2/29/16

Kemutakhiran Masa Lalu

Kisah ini terjadi sekitar 250 tahun yang lalu, dituturkan oleh Mbah Kung yang tahun ini genap beliau menginjak usia 100 tahun.

Alkisah Kadipaten Banyumas dipimpin oleh Adipati Yudhanegara II. Sang Adipati bertitah untuk membangun Masjid.], maka dibangunlah Masjid di sisi barat alun-alun Banyumas. Dengan membuka sistem donasi terbatas, Demang Nur Dlaiman dari Gemelem menyumbangkan soko guru atau 4 pilar utama untuk masjid tersebut sekaligus mengarsitekinya.

Setelah Masjid tersebut berdiri, Adipati kesulitan menemukan khatib atau imam masjid. Maklum, saat itu belum ada audisi orang alim seperti hari ini. Tidak selang berapa lama, seorang santri yang tengah lulus dari Pesantren Somalangu, Kebumen sedang berperjalanan menuju Pajajaran tempat kelahirannya. Ketika santri tersebut melintas di alun-alun Banyumas, dicegatlah santri tersebut, kemudian sang Adipati memohon kesediaannya untuk tinggal dan menetap di Banyumas menjadi khatib di masjid yang baru dibangun tersebut.

Singkat cerita, santri tersebut bersedia memenuhi permintaan sang Adipati. Kelak di kemudian hari, santri tersebut dikenal sebagai Eyang Sulaiman, namanya dipadukan dengan nama Deman Nur Dlaiman donatur utama dan arsitek masjid tersebut menjadi Masjid Nur Sulaiman. Masjid tersebut kini menjadi bangunan cagar budaya yang dilindungi oleh negara berdasarkan undang-undang.

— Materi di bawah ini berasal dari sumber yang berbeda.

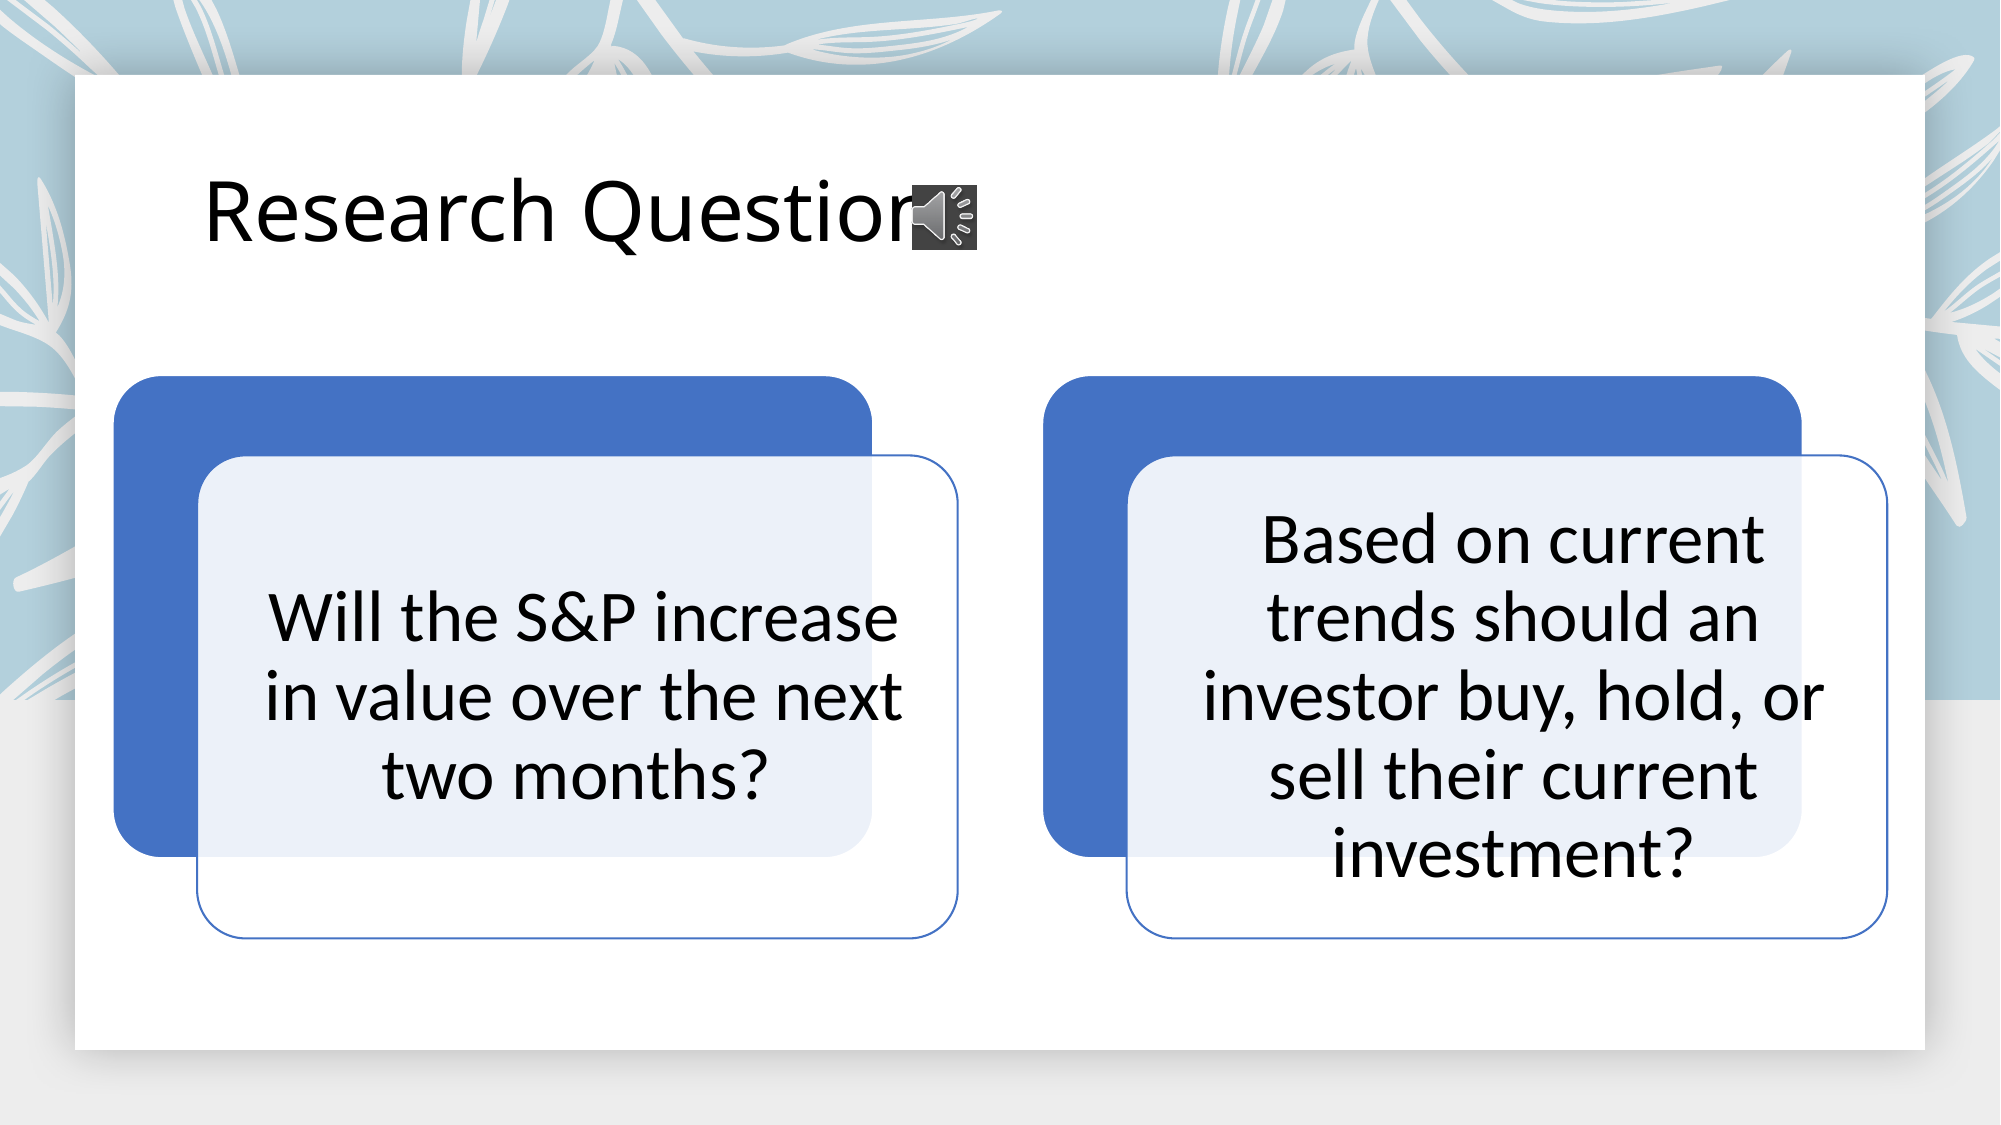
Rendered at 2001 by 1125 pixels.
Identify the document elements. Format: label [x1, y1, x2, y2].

Masjid tersebut berdiri ketika sekuleritas agama belum terjadi seperti saat ini. Selain sebagai khatib Masjid, Eyang Sulaiman dikenal sebagai penasehat spiritual Adipati Yudhanegara II. Mungkin istilah sekarang yang relevan adalah menjadi ketua Epistemic Kota. Alangkah Indahnya suasana pemerintahan kadipaten di masa itu ketika Sang Adipati mengkonsultasikan segala unek-unek dan kebijakannya kepada sesepuh terlebih dahulu yang pada masa itu sesepuh direpresentasikan oleh kaum alim ulama.

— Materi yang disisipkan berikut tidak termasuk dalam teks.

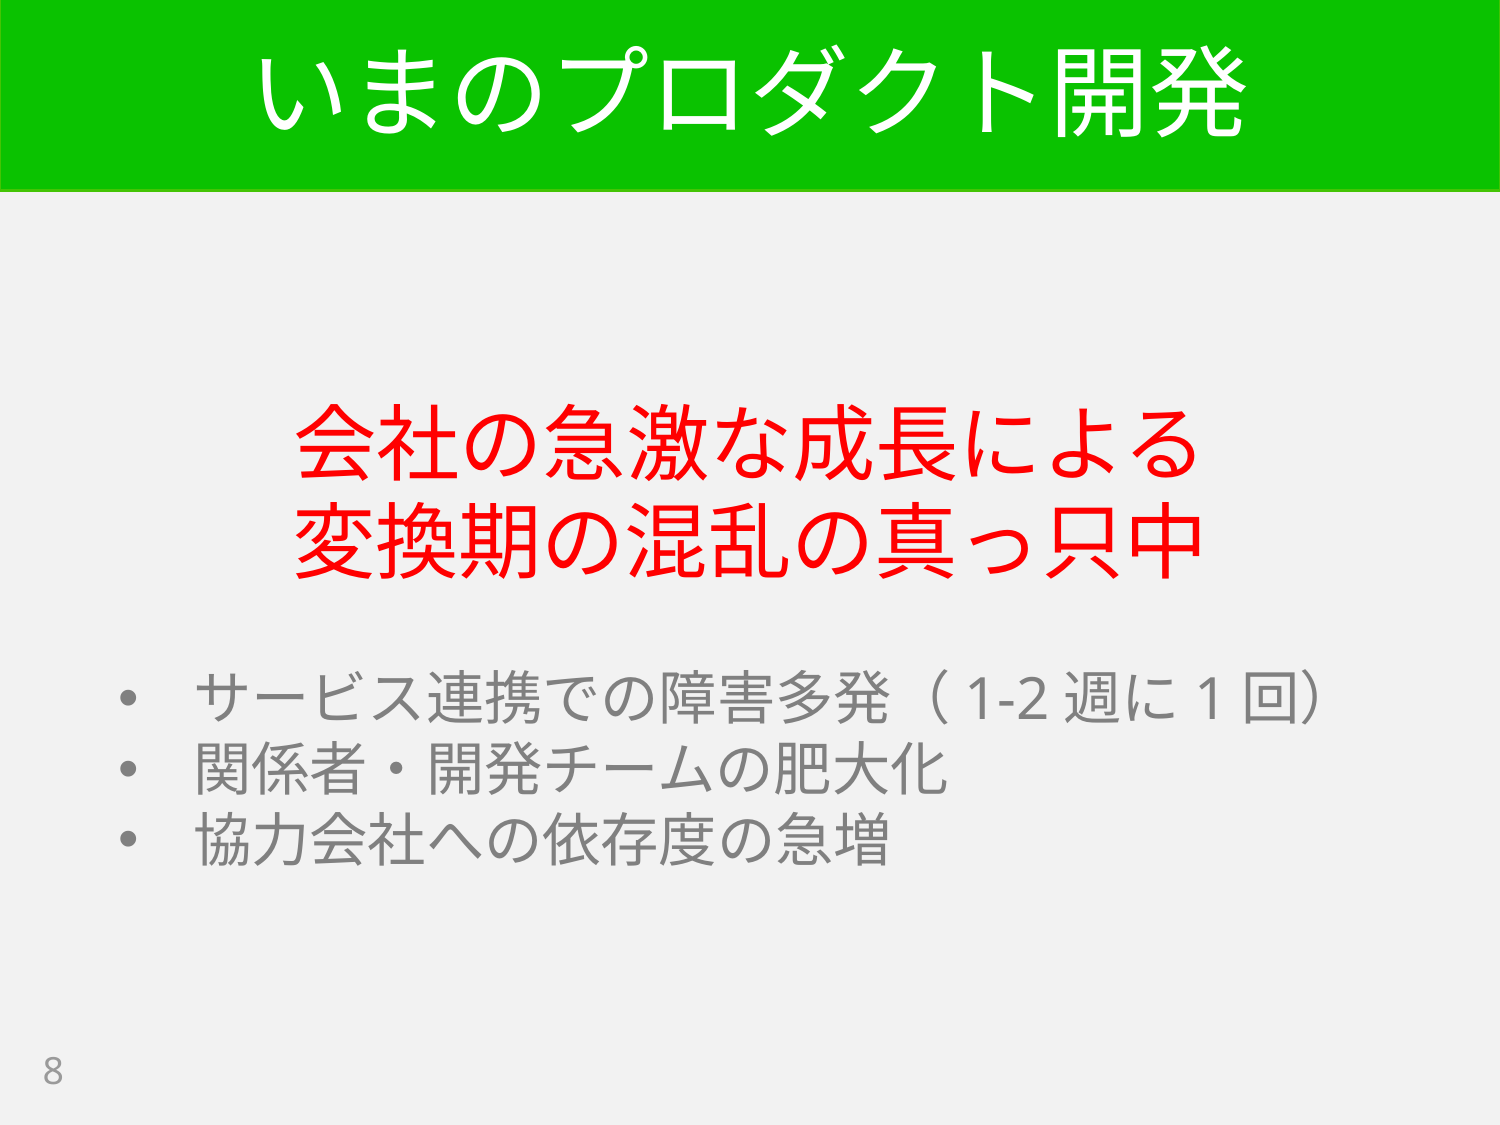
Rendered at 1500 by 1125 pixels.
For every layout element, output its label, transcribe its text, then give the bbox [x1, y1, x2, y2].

title いまのプロダクト開発 [0, 53, 1500, 140]
slide_number 8 [27, 1042, 146, 1102]
list 会社の急激な成長による 変換期の混乱の真っ只中 サービス連携での障害多発（1-2週に1回） 関係者・開発チームの肥大化 協力会社への依存度の急増 [103, 277, 1397, 1000]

Di usia senjanya Eyang Sulaiman berpindah ke Kalimanah, Purbalingga. Entah mengapa sebabnya Mbah Kung tidak menuturkan. Dugaanku, Eyang Sulaiman pindah ke Purbalingga karena di saat itu Kadipaten Purbalingga baru saja disahkan pemekarannya oleh Negara Monarki Pajang. Sebagai kadipaten yang baru berdiri tentu saja membutuhkan konsultan Epistemic Kota pula untuk mengawal laju awal pemerintahan. Atau kemungkinan lainnya dari kepindahan itu adalah karena Eyang Sulaiman beristri orang Purbalingga.

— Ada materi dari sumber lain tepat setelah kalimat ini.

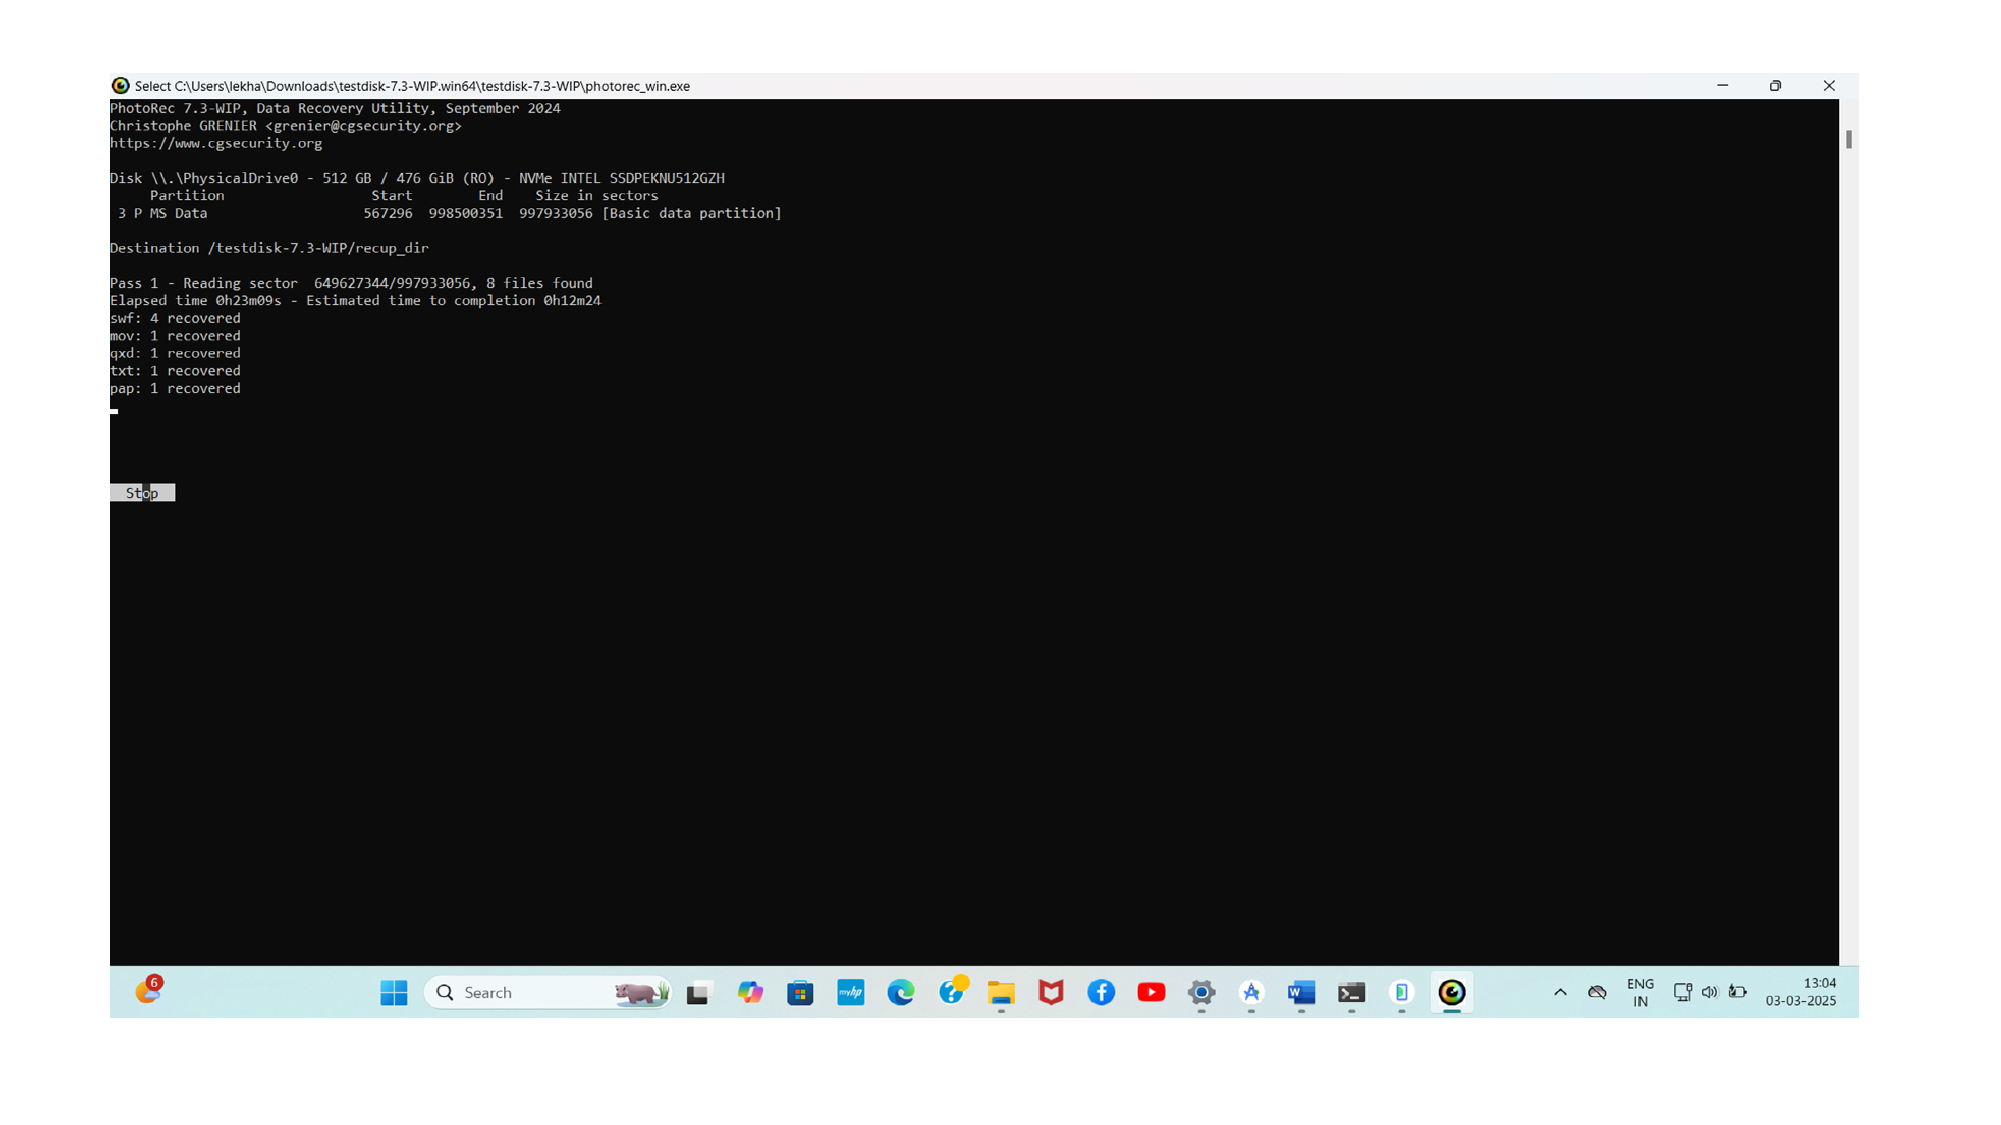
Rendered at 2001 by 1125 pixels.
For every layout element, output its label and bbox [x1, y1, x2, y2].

picture [110, 73, 1859, 1018]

Sejarah kerajaan dan kadipaten kini distigmakan dengan pertikaian dan keterbelakangan. Namun sesungguhnya, sejarah itu disembunyikan dari kecanggihan dan kemutakhiran sistem manajemen pemerintahan, konsititusi dan penanganan sosial. Agamawan dahulu ditempatkan sedemikian rupa dalam kasta tertinggi setara Brahmana, sekarang agamawan dikenal dikerdilkan hanya boleh maksimal hanya menjadi seorang mubaligh yang kesibukannya berceramah kesana-kesini.

Eyang Sulaiman setelah mangkat kemudian dimakamkan di pemakaman Bupati-Bupati Banyumas di Dawuhan, Banyumas. Namun anak cucunya tetap dimakamkan di Kalimanah, Purbalingga. Kompleks tempat tinggalnya ditandai dengan keberadaan Masjid Mustahal di Kalimanah Kulon. Nama yang diambil dari nama cucu generasi ke-4 sesudahnya. Dari Mbah Mustahal, di cucu generasi ke-3 berikutnya lahirlah Mbah Putri istri dari Mbah Kung yang menuturkan cerita di atas.